Another drawback of graphics drivers is their complexity. Many display devices have special characteristics that require display drivers to be written to take advantage of these characteristics. A true color (24-bit) display card, for example, may require a display driver that is not supplied with the operating system software. The supplier of the card must then provide the required display driver. To do so, the supplier must have intimate knowledge of the operating system that interacts with the display driver. Gaining that knowledge and writing the appropriate code is a time consuming and expensive process.
The objects of the invention are therefore several. One object is to provide an operating system that allows an application program to draw onto device-independent bitmaps in an efficient manner. The application program should not require special code to perform the drawing. If the application program desires to use the drawing capabilities of the operating system to draw onto a DIB, the steps required for doing so should be minimized.
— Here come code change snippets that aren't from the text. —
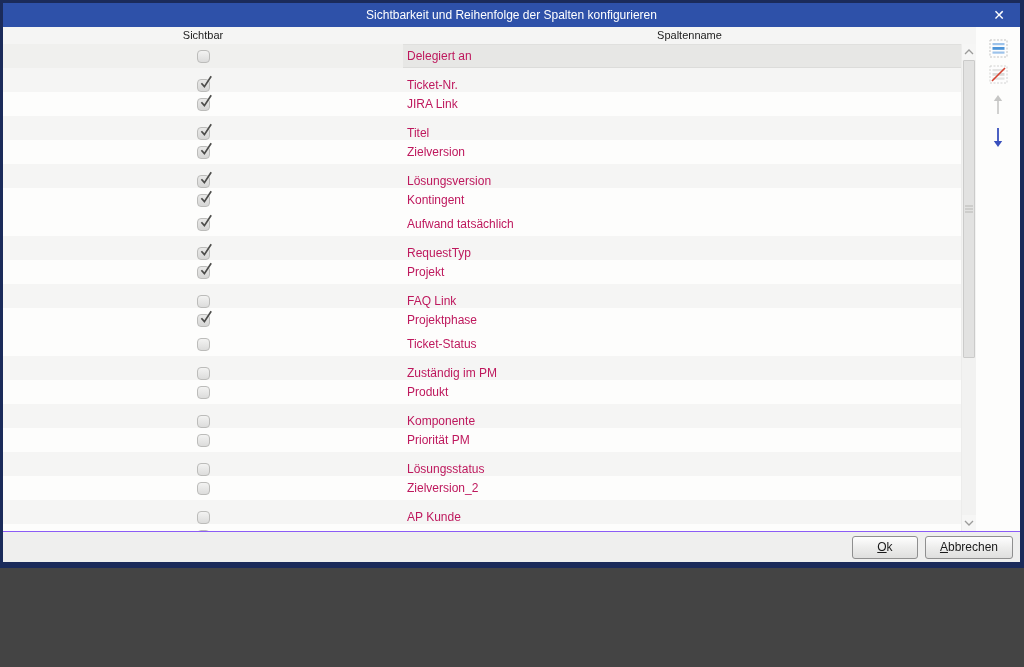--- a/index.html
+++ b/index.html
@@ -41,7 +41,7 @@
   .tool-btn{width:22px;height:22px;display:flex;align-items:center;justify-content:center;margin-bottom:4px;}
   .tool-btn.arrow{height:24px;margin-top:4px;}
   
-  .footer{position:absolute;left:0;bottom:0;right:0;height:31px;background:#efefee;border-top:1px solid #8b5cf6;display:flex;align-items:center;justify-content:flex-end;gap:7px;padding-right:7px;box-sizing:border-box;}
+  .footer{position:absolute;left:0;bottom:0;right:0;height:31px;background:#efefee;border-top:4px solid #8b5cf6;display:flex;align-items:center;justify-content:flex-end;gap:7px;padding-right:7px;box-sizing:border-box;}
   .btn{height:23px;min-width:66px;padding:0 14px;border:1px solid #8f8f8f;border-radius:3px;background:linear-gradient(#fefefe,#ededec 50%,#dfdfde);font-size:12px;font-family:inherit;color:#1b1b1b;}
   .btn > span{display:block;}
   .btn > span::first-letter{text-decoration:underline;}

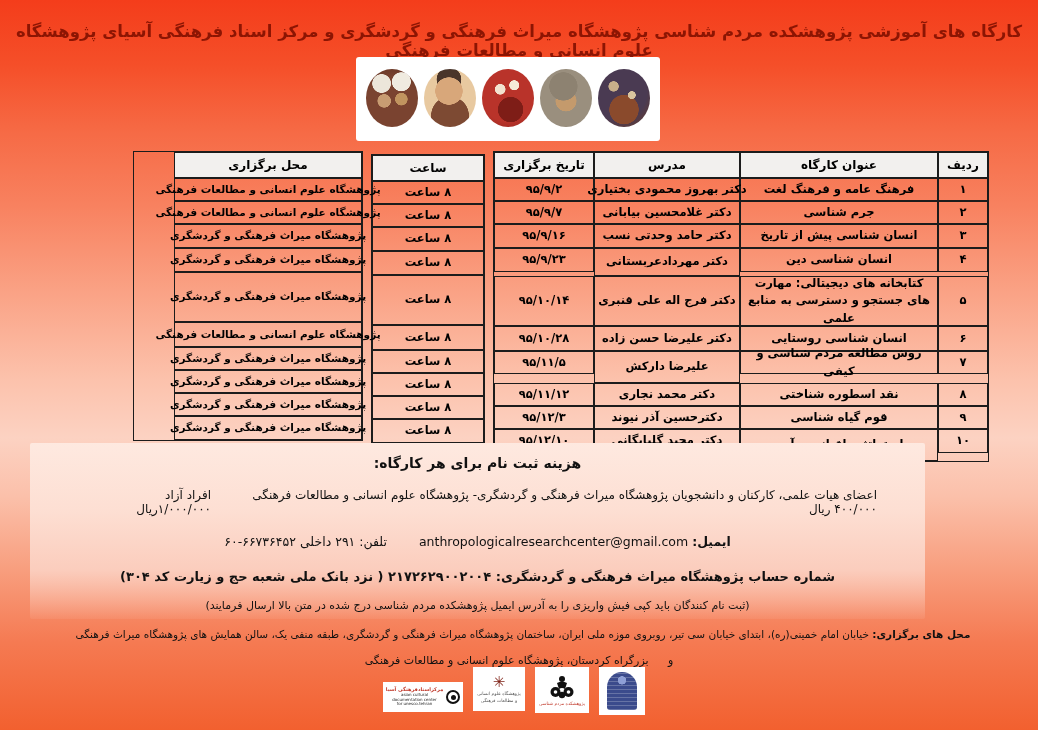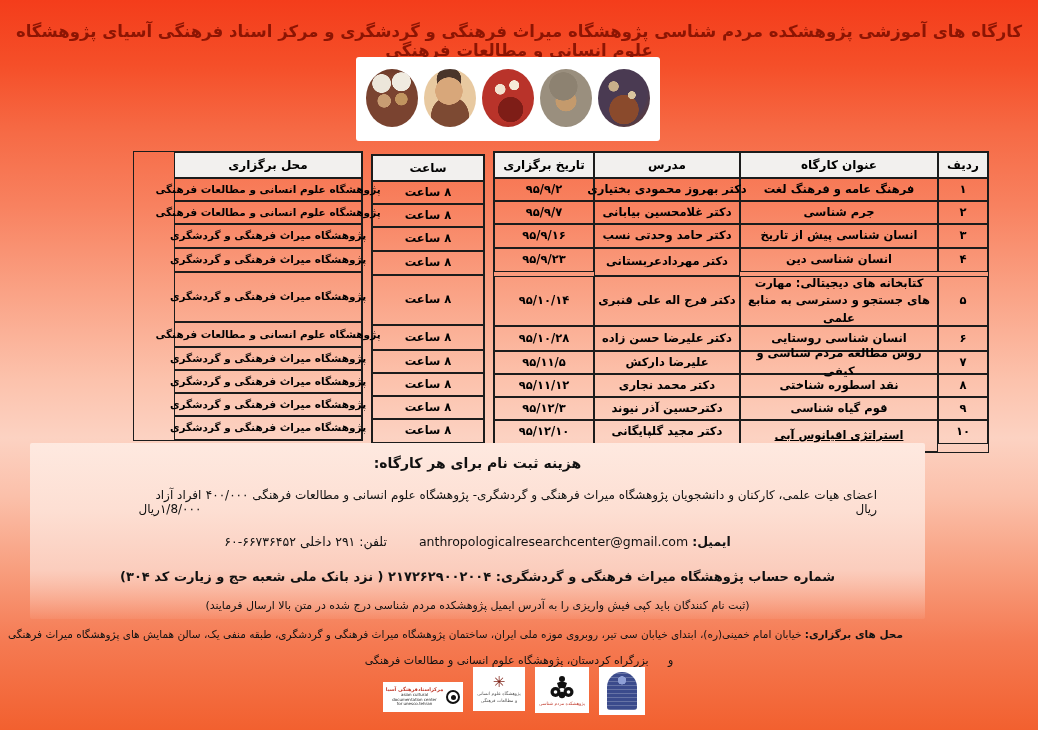--- a/index.html
+++ b/index.html
@@ -155,7 +155,7 @@
           <div class="td" style="height: 25px;">۹۵/۱۰/۲۸</div>
           <div class="td" style="height: 23px;">۷</div>
           <div class="td wrap" style="height: 23px;">روش مطالعه مردم شناسی و کیفی</div>
-          <div class="td" style="height: 23px;">علیرضا دارکش</div>
+          <div class="td" style="height: 32px;">علیرضا دارکش</div>
           <div class="td" style="height: 23px;">۹۵/۱۱/۵</div>
           <div class="td" style="height: 23px;">۸</div>
           <div class="td wrap" style="height: 23px;">نقد اسطوره شناختی</div>

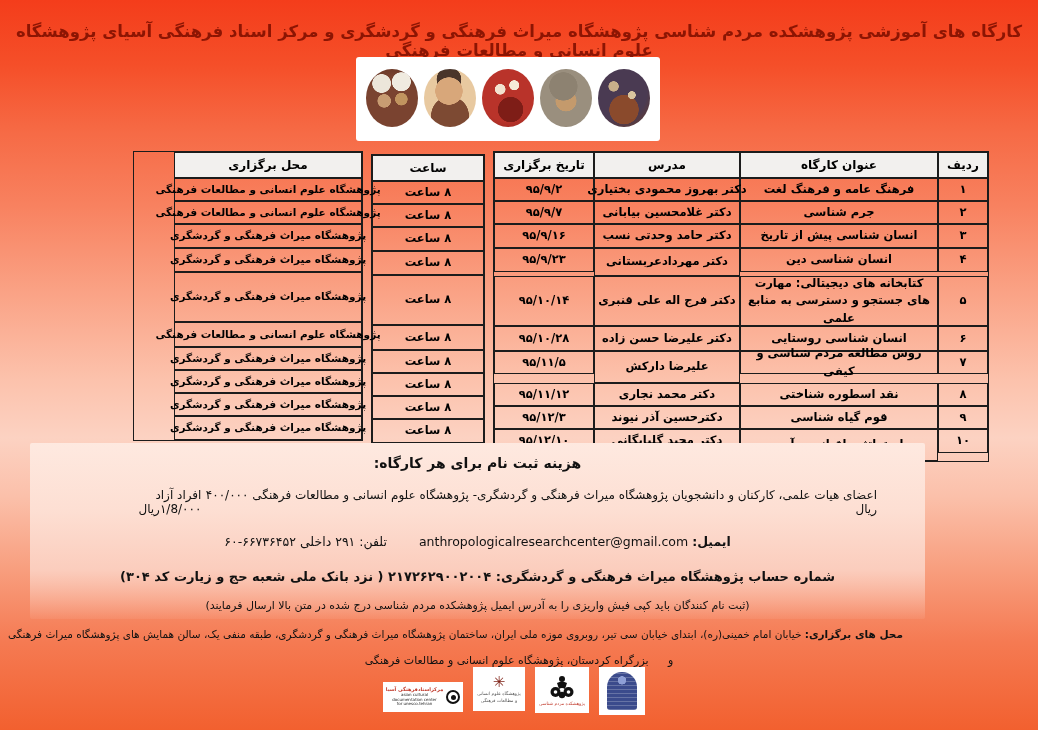--- a/index.html
+++ b/index.html
@@ -207,7 +207,7 @@
     <div class="fees-heading">هزینه ثبت نام برای هر کارگاه:</div>
     <div class="fee-line">
       <span>اعضای هیات علمی، کارکنان و دانشجویان پژوهشگاه میراث فرهنگی و گردشگری- پژوهشگاه علوم انسانی و مطالعات فرهنگی ۴۰۰/۰۰۰ ریال</span>
-      <span>افراد آزاد ۱/8/۰۰۰ریال</span>
+      <span>افراد آزاد ۱/۰۰۰/۰۰۰ریال</span>
     </div>
     <div class="email-line">
       <span class="lbl">ایمیل:</span>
A second object is to provide an operating system that can support drawing by the application program onto other bitmaps and output devices without the need for complex and redundant code in the graphics drivers. For example, each display driver should contain only code that takes advantage of its display device""s unique characteristics. Redundant code for drawing functions that are common to all display drivers should be removed, and those functions left to the operating system. This change in display driver responsibility reduces the amount of code required to be resident in main memory. This change also simplifies the writing of such graphics drivers.
A method and apparatus in accordance with the invention is disclosed for enabling an application program to use the operating system to create a device-independent bitmap on which the application may then perform graphics operations. The method includes accessing a data structure describing a desired format for the bitmap. A bitmap is then created according to the desired format. The bitmap is identified to both the operating system and to the application program, enabling the application program to perform graphics operations on the bitmap directly or through the facilities of the operating system.
In one embodiment of the invention, the operating system includes a graphics interface and a graphics engine. The application program calls a first function in the graphics interface to create the DIB. The graphics interface, in turn, calls a second function in the graphics engine to create the DIB. The graphics engine returns to the graphics interface a means for identifying the bitmap to the application program, such as a pointer to the DIB""s memory location. The graphics interface then returns to the application program a means for identifying the bitmap to the operating system and the means for identifying the bitmap to the application program.
In another aspect of the invention, the graphics engine carries out drawing operations that previously have been incorporated into graphics drivers. This reduces the tasks of graphics drivers, allowing their code to be limited to handling any special characteristics of the graphics hardware associated with the graphics driver. In the method of the invention, a function call is made to the graphics driver to perform a graphics operation. The graphics driver then determines whether the graphics operation is of a type that the graphics engine may perform. If it is, the graphics driver calls a function in the graphics engine to perform the operation. If it is not, the graphics driver performs the operation.